▶ _Texte de l'exercice_:
Chirac et le local : boulimie, absence et recul
Une voix quelque peu dissonante est-elle possible, sans être jeté aux flammes de la pensée unique, suite au décès de Jacques Chirac ? Car, depuis jeudi soir, nous assistons à un déferlement médiatique. Retour en quatre dates sur le rapport de Jacques Chirac aux pouvoirs locaux.
1977. Président de deux conseils généraux en même temps. Mais oui c’est possible ! Élu président du conseil général de la Correze en 1970, son accession à la mairie de Paris en 1977 le fait aussi de facto et de jure devenir président du conseil de Paris, au titre des compétences de Paris département. Certes, on objectera que le préfet était à l’époque l’exécutif du département. Mais on imagine toutefois difficilement les membres du corps préfectoral ergoter sur l’étoile montante de la France pompidolienne, qui fut même un temps ministre de l’intérieur, et qui faisait pleuvoir les subventions étatiques sur le plateau de Millevaches et ses apanages.
1981. Zéro intervention au Parlement durant les débats sur la décentralisation. Les archives de l’Assemblée nationale sont claires et … sévères pour le futur président de la République. Un zéro pointé pour le chef de l’opposition donc, en terme du nombre d’interventions dans les débats de l’été 1981 sur les pouvoirs locaux. Surprenant ! Ce qui ne l’empêche nullement quelques semaines plus tard de tirer à boulets rouges sur la dilution de l’État dans les territoires et… d’empocher pour son parti la victoire aux élections cantonales de mars 1982.

▶ _Travail demandé_:
• A. D'après le texte sur Chirac et le local, comment Jacques Chirac a-t-il pu présider deux conseils généraux à la fois en 1977 ? Répondez en une à trois phrases.
• B. Selon le texte sur Chirac et le local, en quelle année Jacques Chirac a-t-il été élu président du conseil général de la Corrèze ?

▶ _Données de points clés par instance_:
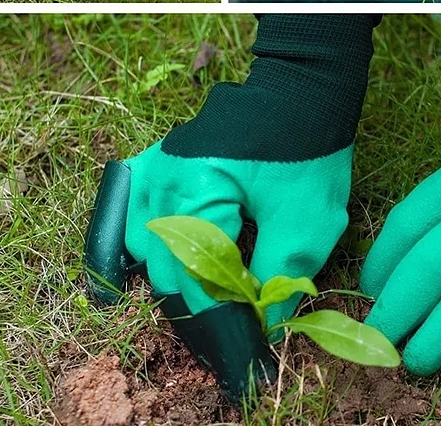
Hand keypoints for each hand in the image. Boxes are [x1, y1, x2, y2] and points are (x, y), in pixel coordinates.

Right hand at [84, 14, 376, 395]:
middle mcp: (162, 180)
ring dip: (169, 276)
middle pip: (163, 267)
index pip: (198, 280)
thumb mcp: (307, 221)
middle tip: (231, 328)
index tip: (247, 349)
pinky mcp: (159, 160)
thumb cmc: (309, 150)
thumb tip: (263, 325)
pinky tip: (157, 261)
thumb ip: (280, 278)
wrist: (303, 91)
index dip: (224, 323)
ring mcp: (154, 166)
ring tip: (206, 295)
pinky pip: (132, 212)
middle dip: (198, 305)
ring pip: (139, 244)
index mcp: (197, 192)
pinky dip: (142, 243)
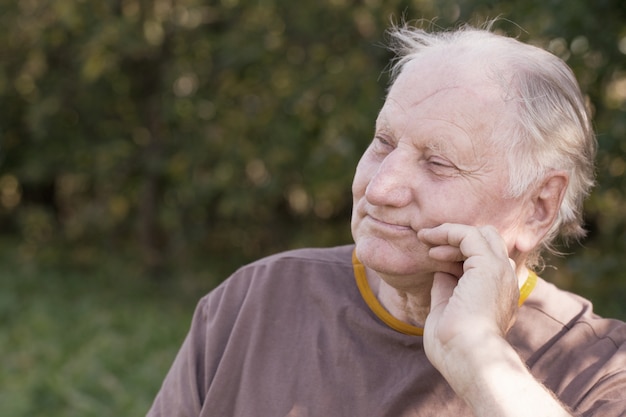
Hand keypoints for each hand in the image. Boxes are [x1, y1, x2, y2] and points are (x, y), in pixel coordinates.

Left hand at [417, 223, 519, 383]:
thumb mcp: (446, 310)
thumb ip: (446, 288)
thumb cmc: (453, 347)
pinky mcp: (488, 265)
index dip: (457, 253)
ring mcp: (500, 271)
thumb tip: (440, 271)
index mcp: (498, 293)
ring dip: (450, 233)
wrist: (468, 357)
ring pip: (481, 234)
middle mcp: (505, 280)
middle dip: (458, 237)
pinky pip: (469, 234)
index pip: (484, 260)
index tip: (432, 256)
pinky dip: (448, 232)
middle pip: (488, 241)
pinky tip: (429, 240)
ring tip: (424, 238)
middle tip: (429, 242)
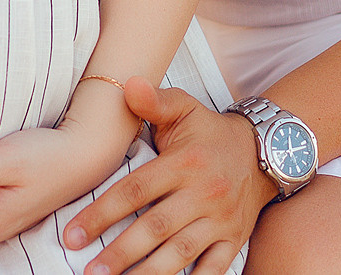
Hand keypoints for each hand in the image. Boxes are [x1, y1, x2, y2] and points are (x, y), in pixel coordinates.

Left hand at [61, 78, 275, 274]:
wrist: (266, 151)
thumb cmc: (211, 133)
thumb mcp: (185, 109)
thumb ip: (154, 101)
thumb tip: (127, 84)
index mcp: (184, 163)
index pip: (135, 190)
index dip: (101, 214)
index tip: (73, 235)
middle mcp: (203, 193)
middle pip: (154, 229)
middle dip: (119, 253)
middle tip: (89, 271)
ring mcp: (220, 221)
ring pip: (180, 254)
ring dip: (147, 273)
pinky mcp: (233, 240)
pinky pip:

▶ _Réponses de l'exercice_:
• A. Depuis 1970, il présidait déjà le conseil général de la Corrèze. En accédant à la mairie de Paris en 1977, il est aussi devenu président du conseil de Paris, au titre des compétences de Paris département.

• B. En 1970.